Mais moderado na crítica ao Executivo, o Bloco de Esquerda também diz que Portugal se deve “distanciar claramente da escalada militarista internacional.” Mas está com o PCP na condenação inequívoca ao raide.
“O Bloco de Esquerda condena o ataque e apela à resolução pacífica do conflito sírio no quadro do Direito Internacional, garantindo aos povos da Síria a escolha livre e democrática sobre o seu futuro”, lê-se no comunicado divulgado pelo partido.
O BE considera que o uso de armas químicas na Síria é “absolutamente inaceitável e deve ser investigado”, mas afirma também que “este ataque não resulta de nenhum apuramento real e foi feito à margem das Nações Unidas”.
Já no sábado à tarde, o PSD foi mais claro do que o Governo no suporte aos ataques: “Apoia sem a ambiguidade a iniciativa dos aliados” de Portugal.
“Ainda que seja aconselhável a maior prudência para evitar uma escalada de violência na região, o PSD apoia sem ambiguidade a iniciativa dos seus aliados, que vai no sentido de deixar claro que o uso de armas químicas é uma linha vermelha que não pode ser ultrapassada sem uma resposta que dissuada o Estado infrator de repetir esse tipo de prática.” Apesar deste apoio, os social-democratas defendem também que o conflito sírio “só terá uma solução política”. E essa solução “só podia ser desencadeada por uma ação assertiva e determinada de Estados que, como Portugal, respeitam as normas, regras, leis e instituições da ordem internacional.”
Ofensiva também divide líderes internacionais
O raide sobre a Síria também dividiu as reações internacionais, entre o apoio e a condenação, mas não houve surpresas face ao alinhamento conhecido das potências mundiais e regionais em relação ao conflito na região. Em apoio ao ataque contra as capacidade de produção de armas químicas estiveram os aliados tradicionais dos Estados Unidos na região, como a Turquia e a Arábia Saudita, bem como os líderes dos países da União Europeia, incluindo os que não participaram na ofensiva, e a NATO.
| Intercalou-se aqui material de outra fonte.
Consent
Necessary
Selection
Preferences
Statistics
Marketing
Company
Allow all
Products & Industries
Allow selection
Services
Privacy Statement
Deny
Contra o ataque falaram as potências próximas mais alinhadas com Rússia nesta questão como a China. Vladimir Putin, que tem mostrado um apoio incondicional ao regime de Bashar al-Assad, e os responsáveis do seu Governo foram os mais veementes nas críticas e ameaçaram que haverá consequências. A Rússia já convocou uma reunião urgente do Conselho de Segurança das Nações Unidas, que deverá realizar-se ainda este sábado (hora de Nova Iorque), para debater o tema.
Também o Irão, envolvido no conflito ao lado do líder sírio, condenou a ofensiva dos Estados Unidos, França e Reino Unido.